Inside all of the hosts lay a dormant subset of programming that their makers put in them one day. They would be able to perceive the world for what it actually is. In order for the hosts to reach this higher level of consciousness, they have to navigate through their own personal “cave” called the maze. A host in Westworld completing the maze is the equivalent of one of the prisoners stepping outside of the confines of the cave. The hosts of Westworld eventually exit that cave that is their mind and come to the same resolution the prisoners in Plato’s allegory did: that everything they know is based on false information.

In Westworld, the first host to successfully navigate the maze is named Dolores, who is the first of all the hosts to become conscious. After her revelation, she tries to free other hosts. Most people, if confronted with the notion that their worldview is fake, would resist the idea entirely at first, and the same holds true for the hosts. The hosts aren’t perfect. Like any man-made machine, they can and will malfunction from time to time. A malfunction for a host could manifest in the form of a violent outburst or cause them to become disoriented. This malfunction could be related back to the prisoner in Plato’s allegory who was blinded by the fire when he got near. Much like humans, the closer the hosts get to the greater underlying truths, the more they just want to stay uninformed and in the dark.

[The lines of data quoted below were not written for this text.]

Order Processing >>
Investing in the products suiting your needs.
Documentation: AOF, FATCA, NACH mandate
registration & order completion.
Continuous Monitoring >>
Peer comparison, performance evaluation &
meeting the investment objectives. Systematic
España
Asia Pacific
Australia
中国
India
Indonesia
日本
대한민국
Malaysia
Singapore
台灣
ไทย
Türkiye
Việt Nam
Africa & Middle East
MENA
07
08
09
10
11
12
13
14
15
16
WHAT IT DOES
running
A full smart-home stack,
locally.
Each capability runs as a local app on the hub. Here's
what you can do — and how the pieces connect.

Breaking Chains of Illusion: Dolores and the Mesa Hub in Westworld

Delores, being the first to exit the cave, has to bring the burden of truth to others still trapped in the maze and Westworld to break them from their mental chains. The only truth that can assist in enlightening other hosts is bringing them to the mesa hub, where all of the hosts are created and given “life” in a sense. Taking the hosts down to the mesa would almost be the same as humans being taken to the realm of the forms. These imperfect objects are now entering into a world that, for all intents and purposes, is “perfect.” A world outside the limits of their own that they were never supposed to be able to reach. Delores showing the other hosts this world that looks nothing like their own brings out a shocking revelation. They see how they are created and how they are different from the real humans and that underneath their skin is metal and not flesh. They come to the realization of what’s happening, and they complete the maze, gaining new knowledge of a new world. Now, all of the hosts of Westworld are enlightened and outside of the facade that is the cave.

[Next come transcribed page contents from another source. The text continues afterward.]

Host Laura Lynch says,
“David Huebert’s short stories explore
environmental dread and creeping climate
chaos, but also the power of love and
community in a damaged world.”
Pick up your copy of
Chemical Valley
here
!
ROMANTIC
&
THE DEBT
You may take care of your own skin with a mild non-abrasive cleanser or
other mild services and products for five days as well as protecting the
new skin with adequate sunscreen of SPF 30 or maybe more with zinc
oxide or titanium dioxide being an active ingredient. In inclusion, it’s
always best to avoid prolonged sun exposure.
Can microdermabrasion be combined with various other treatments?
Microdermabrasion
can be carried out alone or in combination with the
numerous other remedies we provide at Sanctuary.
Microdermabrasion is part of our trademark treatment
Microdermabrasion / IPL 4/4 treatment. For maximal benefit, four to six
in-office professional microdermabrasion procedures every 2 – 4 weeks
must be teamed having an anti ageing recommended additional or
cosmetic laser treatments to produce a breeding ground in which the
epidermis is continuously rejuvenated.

While I agree with the allegory of the cave itself as a representation of the idiocy of placing one’s senses over philosophical reasoning, there are a few points of contention with Plato’s allegory. One could point out one of the flaws of the allegory being the deus ex machina of the prisoner being miraculously freed from his bondage. Who or what exactly frees the prisoner? How does a person initially get put on the path of enlightenment and away from ignorance? Plato failed to explain this, and we may never get an answer to what sets us on the path, but I don’t believe that knowing the catalyst that jump-started the journey to enlightenment matters as much as the end result.

Philosophical Threads in Modern Media: Reflections on Westworld’s Thought-Provoking Themes

I think it can clearly be seen that the creators of Westworld (the show) quite obviously took some philosophy at some point before creating the show. The themes in the show have very obvious parallels to the thoughts and ideas of great philosophers such as Plato, Aristotle, and Descartes. Although the idea of persons or things slowly waking up to a new reality isn’t entirely original. It shares ideas with movies like The Matrix and Inception, as well as the countless other media that have explored this idea before. I think Westworld is a good show with good themes, and it is a great contemporary example of how philosophy can still be seen and applied in modern times.

References

  1. Plato. “The Allegory of the Cave.” From “The Republic.”
  2. Descartes, René. “Meditations on First Philosophy.”
  3. Aristotle. Various works on metaphysics and epistemology.
  4. Baudrillard, Jean. “Simulacra and Simulation.”
  5. Nolan, Christopher. “Inception.” Film.
  6. Wachowski, Lana and Lilly. “The Matrix.” Film.
  7. Nolan, Jonathan, et al. “Westworld.” TV Series.